For a brief moment, it seems as if Swofford won't have to violate the Geneva Conventions to make his trip to the Middle East worth his while. With only hours left before the official Iraqi surrender, he's assigned the task of taking out an officer in the Republican Guard ' one-shot/one-kill, from a thousand feet ' and we're suddenly reminded that he's a trained assassin. For a sniper, success is measured by "the pink mist," a direct hit to the medulla oblongata, which releases a spray of blood and brain. Swofford is about to get some.
Or not. And when his spotter, a mysterious figure played by Peter Sarsgaard, realizes they may not get a single shot off the entire damn war, he throws a temper tantrum, then dissolves into a puddle of tears. Alas, we have no real idea what Sarsgaard's character is supposed to be. A good guy? A bad guy? A crazy son of a bitch? Mendes hasn't kept as close a watch over the performances as he might have. They don't mesh, nor do they add up to more than the sums of their parts. Even Swofford seems a little thinly conceived, dramatically AWOL.

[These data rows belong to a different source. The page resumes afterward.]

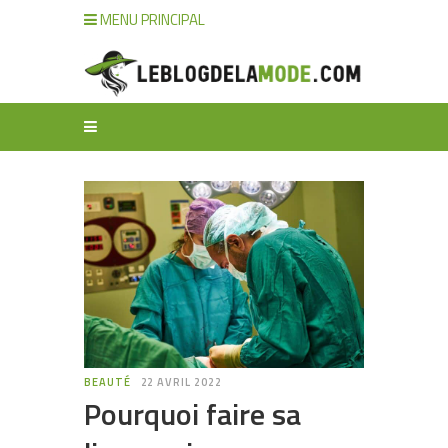
MENU PRINCIPAL
BEAUTÉ
22 AVRIL 2022
Pourquoi faire sa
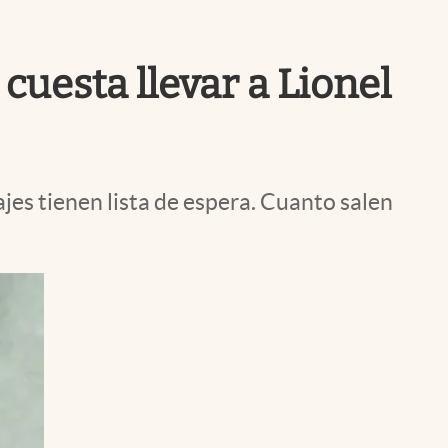
Uruguay
uesta llevar a Lionel
jes tienen lista de espera. Cuanto salen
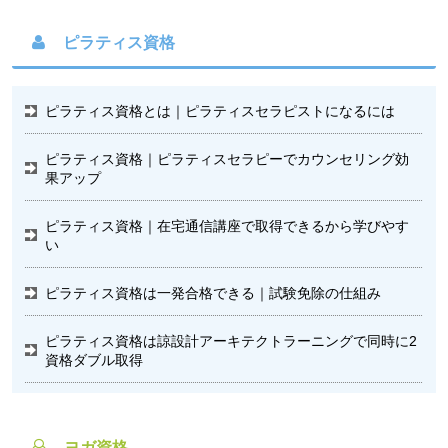
ピラティス資格
ピラティス資格とは｜ピラティスセラピストになるには
ピラティス資格｜ピラティスセラピーでカウンセリング効
果アップ
ピラティス資格｜在宅通信講座で取得できるから学びやす
い
ピラティス資格は一発合格できる｜試験免除の仕組み
ピラティス資格は諒設計アーキテクトラーニングで同時に2
資格ダブル取得
ヨガ資格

Despite these lapses, the movie has a strong sense of verisimilitude. We feel like we're getting the real deal, whether we are or not. And when you compare it to Three Kings, which actually took a stand on the Bush administration's decision not to go on to Baghdad (and entertained the hell out of us while doing so), Jarhead may have a slight edge, if only because it doesn't resort to heist-movie conventions to hold the audience's attention. Three Kings was about soldiers of fortune. Jarhead is about soldiers of misfortune ' i.e., soldiers.

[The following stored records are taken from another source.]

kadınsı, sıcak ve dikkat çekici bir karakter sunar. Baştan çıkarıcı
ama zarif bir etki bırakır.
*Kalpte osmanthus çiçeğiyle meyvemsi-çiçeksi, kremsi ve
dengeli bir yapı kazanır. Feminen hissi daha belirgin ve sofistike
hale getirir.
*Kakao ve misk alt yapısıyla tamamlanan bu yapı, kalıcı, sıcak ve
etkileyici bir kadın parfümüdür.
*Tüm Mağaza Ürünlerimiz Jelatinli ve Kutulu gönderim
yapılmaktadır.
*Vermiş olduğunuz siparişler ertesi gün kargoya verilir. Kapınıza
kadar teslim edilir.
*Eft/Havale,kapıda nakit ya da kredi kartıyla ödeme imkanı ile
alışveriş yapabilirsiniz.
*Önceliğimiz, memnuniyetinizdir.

Thus far, the only other major movie about the first Persian Gulf War was 1996's Courage Under Fire, where Denzel Washington tried to determine whether Meg Ryan, a downed Medevac pilot, had acted like a hero or a coward. A Rashomon-like search for truth, Courage Under Fire could have been set during any war, whereas Jarhead, a work of art meant to last, embraces the universal and the particular, reaches for the sky while remaining buried in the sand. "Every war is different," Swofford concludes. "Every war is the same." That's true of war movies as well.
More a pre-war film than a war film, Jarhead will be remembered for its air of Beckettian absurdity, the sense that the war, even once it finally arrived, let the warriors down, turned them into spectators. "Our days consist of sand and water and sweat and piss," Swofford wrote, evoking the eternal hope and despair of Waiting for Godot. And the movie has caught the memoir's existential anxiety, the hysterical ' in both senses of the word ' musings of a stranger in a strange land, one who just happens to be reading Camus' The Stranger.
As for the war itself, it will have to find its place in America's centuries-long military parade. At first, it looked like one of those mini-wars, another Grenada, Libya or Panama. Now, it's starting to look like the warm-up act for a show that could go on for years, with plenty of blood and guts to go around. "By God, we've killed the Vietnam syndrome once and for all," Bush the Elder proclaimed as the jarheads were packing up their gear and heading back to the states. Perhaps someday in the future, thanks to Bush the Younger, we'll speak of the Persian Gulf syndrome instead.